Which was why the mercenaries tended to keep their distances from Hunter types. As long as mercenaries didn’t go over a certain line, Hunters didn’t worry about them. They had their hands too full dealing with the ferals to worry about other shit, but some of the mercenaries traipsed just a little too close to that line.
He’d almost found himself bending too near that line a few times, but he’d always managed to pull back.
Rafe didn’t think he could control himself around Pulaski. Toronto got that. His temper was nothing if not explosive and he didn’t always bother trying to control himself. The irritating thing for people like Rafe was that they knew he
could
control himself. He just rarely did. He let his temper lead him around.
Just like you have since the day you woke up… you might have learned to control the violence, but are you really that much
better?
Pushing that irritating voice aside, he crouched down on the roof of a building. Down below, Beale Street was alive with action. Pulsing and throbbing with life, lust and laughter, and below, there were licks of anger, aggression, apathy.
The smell of liquor was strong in the air, along with the smell of food. He caught the sharp edge of drugs but ignored it. He had another job today and besides, if these idiots wanted to waste their short, fleeting lives rotting their brains out on something that would eat those brain cells and those fleeting days, let them.
He’d only step in there if he saw drugs being peddled to kids.
Then he’d step in and shed blood before he was done.
For now, he was looking for somebody.
A familiar head of wiry red hair caught his eyes. A satisfied smile curled his lips and he rose to a half crouch and then leaped. It was a three-story jump down and he landed with his knees flexed, the impact as minimal to him as if he’d jumped off a curb.
The man was gone by the time he moved into the crowds of Beale Street, but that was fine. Toronto knew where he was going. It was a little dive just around the corner where the strippers looked younger than they were, where the clientele was just a few steps up from the scum-suckers and nobody wanted to talk to anybody.
They would, though.
Especially Bobby Prescott.
Bobby Prescott and Toronto had a special relationship.

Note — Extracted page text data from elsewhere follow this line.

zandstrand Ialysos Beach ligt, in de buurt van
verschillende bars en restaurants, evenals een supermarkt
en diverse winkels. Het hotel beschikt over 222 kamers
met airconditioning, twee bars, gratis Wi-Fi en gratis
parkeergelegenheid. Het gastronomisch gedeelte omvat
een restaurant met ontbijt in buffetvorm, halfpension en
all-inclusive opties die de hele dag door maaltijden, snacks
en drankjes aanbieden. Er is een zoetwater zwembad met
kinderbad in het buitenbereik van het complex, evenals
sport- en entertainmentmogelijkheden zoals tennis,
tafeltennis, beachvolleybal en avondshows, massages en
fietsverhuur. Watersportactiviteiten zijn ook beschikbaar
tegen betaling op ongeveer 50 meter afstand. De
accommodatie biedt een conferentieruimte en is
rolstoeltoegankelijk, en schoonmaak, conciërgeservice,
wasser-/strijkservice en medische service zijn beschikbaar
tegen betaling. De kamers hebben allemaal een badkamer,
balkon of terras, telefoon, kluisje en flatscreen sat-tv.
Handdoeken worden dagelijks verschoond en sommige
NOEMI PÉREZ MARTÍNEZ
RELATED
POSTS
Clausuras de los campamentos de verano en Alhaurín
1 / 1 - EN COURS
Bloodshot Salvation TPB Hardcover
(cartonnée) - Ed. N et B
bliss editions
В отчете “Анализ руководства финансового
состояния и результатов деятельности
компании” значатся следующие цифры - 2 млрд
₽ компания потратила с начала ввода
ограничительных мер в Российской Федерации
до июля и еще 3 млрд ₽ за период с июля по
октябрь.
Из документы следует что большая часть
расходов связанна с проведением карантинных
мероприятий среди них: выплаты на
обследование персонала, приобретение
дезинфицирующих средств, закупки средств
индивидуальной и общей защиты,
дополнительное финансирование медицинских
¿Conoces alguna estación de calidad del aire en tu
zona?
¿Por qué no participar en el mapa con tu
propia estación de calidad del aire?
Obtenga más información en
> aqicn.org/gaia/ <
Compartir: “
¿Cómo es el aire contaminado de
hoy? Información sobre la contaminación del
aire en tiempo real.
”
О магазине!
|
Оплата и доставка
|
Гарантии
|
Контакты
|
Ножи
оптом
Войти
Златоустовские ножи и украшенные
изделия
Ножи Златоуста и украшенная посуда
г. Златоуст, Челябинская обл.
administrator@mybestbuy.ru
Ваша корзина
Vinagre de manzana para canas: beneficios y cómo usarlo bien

Toronto hated the sick little fuck and wanted to kill him.
Bobby knew this, and he wanted to live. He was a werewolf, but his abilities were weak— he’d barely survived the Change and now he spent the night of the full moon locked in a cage because he didn’t trust his control.
But that wasn’t the worst part.
He had a weakness for pretty boys—
boys
, in the most literal sense. His particularly favorite age was right about fourteen. But he’d managed to keep that weakness to just dreams, and as long as he looked like he was able to control it, Toronto wouldn’t kill him. Toronto’s unhappy responsibility was making sure he watched Bobby, and closely.